Des milliers de manifestants ont investi les rues de Rennes récemment, avec un mot d'ordre fort : "défendre leurs acquis sociaux". Ce mouvement, qualifié de "premier mai spécial", fait écho à un contexte où le gouvernement envisage de modifier le statut de cette journée chômée.
Les pêcheurs plaisanciers du Morbihan, en particulier, sont en émoi face à l'application RecFishing, un outil élaboré par l'Union européenne. Les autorités, soucieuses de la préservation des espèces vulnérables comme le lieu jaune, la daurade ou le bar, imposent aux pêcheurs de l'utiliser pour déclarer leurs prises chaque fois qu'ils sortent en mer. Selon des déclarations recueillies par France Bleu Bretagne, cette obligation est perçue comme une intrusion excessive dans un domaine traditionnel et familial.
Jérôme, un pêcheur de Larmor-Baden, se dit exaspéré par cette nouvelle réglementation : "On en a marre d'être infantilisés, affirme-t-il, ardent défenseur de l'indépendance bretonne.

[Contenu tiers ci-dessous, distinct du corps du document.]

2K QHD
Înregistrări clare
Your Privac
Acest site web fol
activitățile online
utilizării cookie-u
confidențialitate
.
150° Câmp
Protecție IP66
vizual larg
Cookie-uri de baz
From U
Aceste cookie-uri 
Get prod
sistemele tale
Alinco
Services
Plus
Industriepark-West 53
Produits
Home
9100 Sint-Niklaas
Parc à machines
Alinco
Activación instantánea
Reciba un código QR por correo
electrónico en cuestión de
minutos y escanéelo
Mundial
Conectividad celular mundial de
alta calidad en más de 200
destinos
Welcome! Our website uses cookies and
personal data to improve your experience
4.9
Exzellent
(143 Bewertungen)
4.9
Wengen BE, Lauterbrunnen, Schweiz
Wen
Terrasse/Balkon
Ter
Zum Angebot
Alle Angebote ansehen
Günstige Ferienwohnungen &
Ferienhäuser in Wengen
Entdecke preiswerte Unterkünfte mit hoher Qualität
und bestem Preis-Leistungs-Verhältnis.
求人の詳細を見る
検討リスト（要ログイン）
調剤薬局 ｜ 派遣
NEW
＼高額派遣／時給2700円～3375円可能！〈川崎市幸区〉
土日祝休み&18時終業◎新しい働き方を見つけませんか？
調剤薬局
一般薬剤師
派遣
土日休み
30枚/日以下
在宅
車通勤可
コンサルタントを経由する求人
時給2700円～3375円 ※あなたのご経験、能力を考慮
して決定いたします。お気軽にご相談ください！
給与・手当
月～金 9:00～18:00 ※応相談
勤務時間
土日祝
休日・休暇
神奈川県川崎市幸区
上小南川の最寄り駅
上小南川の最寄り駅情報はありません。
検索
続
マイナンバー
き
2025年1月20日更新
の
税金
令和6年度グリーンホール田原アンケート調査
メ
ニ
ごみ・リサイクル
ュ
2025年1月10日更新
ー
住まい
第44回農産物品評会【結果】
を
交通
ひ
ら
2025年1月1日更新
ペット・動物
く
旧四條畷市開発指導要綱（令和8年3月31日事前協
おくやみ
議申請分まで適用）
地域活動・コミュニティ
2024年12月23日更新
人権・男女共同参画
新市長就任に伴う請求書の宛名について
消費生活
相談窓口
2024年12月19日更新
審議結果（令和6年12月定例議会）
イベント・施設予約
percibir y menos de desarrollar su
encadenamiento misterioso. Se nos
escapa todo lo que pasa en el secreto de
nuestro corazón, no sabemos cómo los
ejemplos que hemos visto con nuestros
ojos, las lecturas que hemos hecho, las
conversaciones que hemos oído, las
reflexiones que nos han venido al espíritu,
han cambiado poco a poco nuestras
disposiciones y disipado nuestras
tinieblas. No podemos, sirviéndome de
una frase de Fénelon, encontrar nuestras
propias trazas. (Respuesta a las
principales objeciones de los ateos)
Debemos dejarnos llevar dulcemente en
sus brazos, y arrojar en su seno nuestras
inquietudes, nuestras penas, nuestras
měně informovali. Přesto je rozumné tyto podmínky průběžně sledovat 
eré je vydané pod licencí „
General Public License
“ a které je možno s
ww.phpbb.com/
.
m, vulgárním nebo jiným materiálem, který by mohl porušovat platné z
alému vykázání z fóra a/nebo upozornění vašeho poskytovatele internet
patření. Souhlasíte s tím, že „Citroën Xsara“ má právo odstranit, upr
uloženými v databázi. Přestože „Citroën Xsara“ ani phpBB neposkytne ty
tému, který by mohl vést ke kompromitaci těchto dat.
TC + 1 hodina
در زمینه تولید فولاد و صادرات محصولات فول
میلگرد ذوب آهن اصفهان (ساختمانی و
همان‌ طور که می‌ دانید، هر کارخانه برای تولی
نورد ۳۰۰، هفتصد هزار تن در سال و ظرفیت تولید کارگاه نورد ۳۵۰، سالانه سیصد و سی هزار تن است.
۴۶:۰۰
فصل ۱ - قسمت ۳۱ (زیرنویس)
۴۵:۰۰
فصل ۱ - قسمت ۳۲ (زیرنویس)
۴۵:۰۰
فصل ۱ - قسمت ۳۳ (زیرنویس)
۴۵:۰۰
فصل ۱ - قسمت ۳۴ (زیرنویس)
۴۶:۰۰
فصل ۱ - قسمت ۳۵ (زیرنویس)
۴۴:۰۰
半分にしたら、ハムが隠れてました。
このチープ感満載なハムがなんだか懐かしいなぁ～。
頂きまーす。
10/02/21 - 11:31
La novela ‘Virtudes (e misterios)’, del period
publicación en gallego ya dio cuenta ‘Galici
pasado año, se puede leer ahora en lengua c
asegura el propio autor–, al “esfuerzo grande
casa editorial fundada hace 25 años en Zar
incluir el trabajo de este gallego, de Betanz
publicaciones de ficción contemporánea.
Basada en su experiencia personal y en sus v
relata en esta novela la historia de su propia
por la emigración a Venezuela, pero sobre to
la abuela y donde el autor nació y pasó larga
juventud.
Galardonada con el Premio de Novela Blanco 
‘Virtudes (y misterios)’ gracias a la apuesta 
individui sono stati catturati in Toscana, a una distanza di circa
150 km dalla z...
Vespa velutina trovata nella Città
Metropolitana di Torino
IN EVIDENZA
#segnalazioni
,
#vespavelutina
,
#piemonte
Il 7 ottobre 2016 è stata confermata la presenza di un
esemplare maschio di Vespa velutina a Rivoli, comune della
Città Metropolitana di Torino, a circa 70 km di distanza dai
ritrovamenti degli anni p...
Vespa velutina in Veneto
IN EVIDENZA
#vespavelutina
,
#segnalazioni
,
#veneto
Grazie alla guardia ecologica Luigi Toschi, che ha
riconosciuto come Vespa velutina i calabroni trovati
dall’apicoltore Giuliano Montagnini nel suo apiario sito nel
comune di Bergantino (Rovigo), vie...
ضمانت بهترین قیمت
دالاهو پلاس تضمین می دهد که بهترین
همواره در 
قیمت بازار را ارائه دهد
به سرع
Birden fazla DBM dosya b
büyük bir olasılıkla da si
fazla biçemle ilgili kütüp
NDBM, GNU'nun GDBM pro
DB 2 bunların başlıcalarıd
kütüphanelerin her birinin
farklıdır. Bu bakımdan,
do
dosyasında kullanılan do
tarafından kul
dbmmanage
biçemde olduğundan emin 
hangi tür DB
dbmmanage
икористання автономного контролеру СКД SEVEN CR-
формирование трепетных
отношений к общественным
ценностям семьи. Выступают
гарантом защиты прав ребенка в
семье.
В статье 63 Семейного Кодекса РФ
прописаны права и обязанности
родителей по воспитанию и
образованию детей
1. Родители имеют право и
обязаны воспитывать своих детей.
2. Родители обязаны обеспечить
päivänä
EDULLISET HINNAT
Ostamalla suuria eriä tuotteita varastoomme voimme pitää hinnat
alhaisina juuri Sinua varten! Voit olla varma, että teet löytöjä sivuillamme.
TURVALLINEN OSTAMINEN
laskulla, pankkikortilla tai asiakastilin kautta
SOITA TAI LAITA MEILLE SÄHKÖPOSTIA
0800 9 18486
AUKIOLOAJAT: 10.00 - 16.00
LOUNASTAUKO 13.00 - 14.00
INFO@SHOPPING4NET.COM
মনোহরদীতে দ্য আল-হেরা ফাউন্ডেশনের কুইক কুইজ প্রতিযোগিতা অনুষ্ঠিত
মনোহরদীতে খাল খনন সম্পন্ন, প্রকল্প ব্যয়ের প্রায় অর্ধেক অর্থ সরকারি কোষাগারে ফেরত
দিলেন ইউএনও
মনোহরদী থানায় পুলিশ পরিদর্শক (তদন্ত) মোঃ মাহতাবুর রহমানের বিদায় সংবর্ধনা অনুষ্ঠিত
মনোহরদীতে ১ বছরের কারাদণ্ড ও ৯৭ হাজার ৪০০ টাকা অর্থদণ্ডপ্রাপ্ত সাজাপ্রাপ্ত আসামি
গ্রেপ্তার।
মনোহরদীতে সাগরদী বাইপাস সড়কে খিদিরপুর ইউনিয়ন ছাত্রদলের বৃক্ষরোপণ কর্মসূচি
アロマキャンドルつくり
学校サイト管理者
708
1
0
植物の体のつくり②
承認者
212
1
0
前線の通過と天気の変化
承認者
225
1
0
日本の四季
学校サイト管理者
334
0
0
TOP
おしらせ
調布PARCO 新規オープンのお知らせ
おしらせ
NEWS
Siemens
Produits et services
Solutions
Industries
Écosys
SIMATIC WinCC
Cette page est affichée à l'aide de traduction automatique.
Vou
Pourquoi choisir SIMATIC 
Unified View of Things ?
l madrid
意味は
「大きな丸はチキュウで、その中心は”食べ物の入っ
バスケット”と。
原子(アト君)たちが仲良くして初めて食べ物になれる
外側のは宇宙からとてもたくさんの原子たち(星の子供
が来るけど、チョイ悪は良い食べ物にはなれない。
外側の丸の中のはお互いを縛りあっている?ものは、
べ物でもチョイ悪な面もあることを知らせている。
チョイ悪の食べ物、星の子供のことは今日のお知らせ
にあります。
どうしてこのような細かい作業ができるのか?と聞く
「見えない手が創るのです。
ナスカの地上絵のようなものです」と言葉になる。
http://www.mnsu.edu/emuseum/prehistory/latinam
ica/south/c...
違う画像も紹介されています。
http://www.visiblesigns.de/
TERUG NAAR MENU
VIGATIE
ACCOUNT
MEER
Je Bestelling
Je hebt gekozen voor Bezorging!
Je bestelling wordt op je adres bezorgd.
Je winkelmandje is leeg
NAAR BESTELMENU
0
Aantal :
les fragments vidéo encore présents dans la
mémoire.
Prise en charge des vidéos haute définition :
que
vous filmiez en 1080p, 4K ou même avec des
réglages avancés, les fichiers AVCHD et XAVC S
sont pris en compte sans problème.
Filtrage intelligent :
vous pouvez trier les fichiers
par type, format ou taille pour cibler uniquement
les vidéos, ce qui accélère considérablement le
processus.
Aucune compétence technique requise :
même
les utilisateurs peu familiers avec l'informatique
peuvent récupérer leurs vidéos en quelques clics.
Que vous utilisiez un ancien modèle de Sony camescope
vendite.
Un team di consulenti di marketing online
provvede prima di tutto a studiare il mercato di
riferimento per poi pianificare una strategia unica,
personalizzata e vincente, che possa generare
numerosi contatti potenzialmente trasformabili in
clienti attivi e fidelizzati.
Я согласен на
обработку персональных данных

Pour sa part, son ami Christophe a accepté d'utiliser RecFishing après avoir été contrôlé en mer. "Ils étaient sympathiques, mais j'ai compris que sans cette application, je risquais une amende", explique-t-il. Réfractaire à la technologie, il ajoute : "Je ne suis pas sur les réseaux. La plupart des pêcheurs ici, surtout les anciens, n'ont même pas de smartphone." Des préoccupations similaires émergent parmi les membres de son entourage, qui dénoncent une réglementation faite par des technocrates déconnectés de leur réalité.
Des tensions palpables
Bertrand Fenart, créateur de l'association des pêcheurs du golfe du Morbihan, alerte sur les incohérences de cette douzaine réglementaire. Même si l'application permet de déclarer les prises dans les 24 heures, cela reste ardu. "Il nous est impossible de revenir sur la session une fois terminée, ce qui fausse complètement les statistiques", soutient-il, frustré par cette réglementation qu'il juge "absurde".
Cette colère est palpable, avec des pêcheurs évoquant des échos de mouvement social. "Il y a du gilet jaune dans l'air", estime Fenart, soulignant que cette réglementation touche à des passions vitales. Beaucoup de ces pêcheurs n'ont d'autres activités que celle-ci, et toute restriction serait une atteinte à leur liberté.
Les autorités, de leur côté, adoptent une approche de prévention pour le moment, mais des amendes pour les contrevenants sont à prévoir. En effet, un arrêté du ministère de la Transition écologique impose le respect de cette application, qui sera pleinement opérationnelle d'ici 2025.
Les pêcheurs du Morbihan se retrouvent donc pris dans un entrelacement complexe d'engagement communautaire et de traditions personnelles, questionnant la place de la réglementation à l'ère numérique.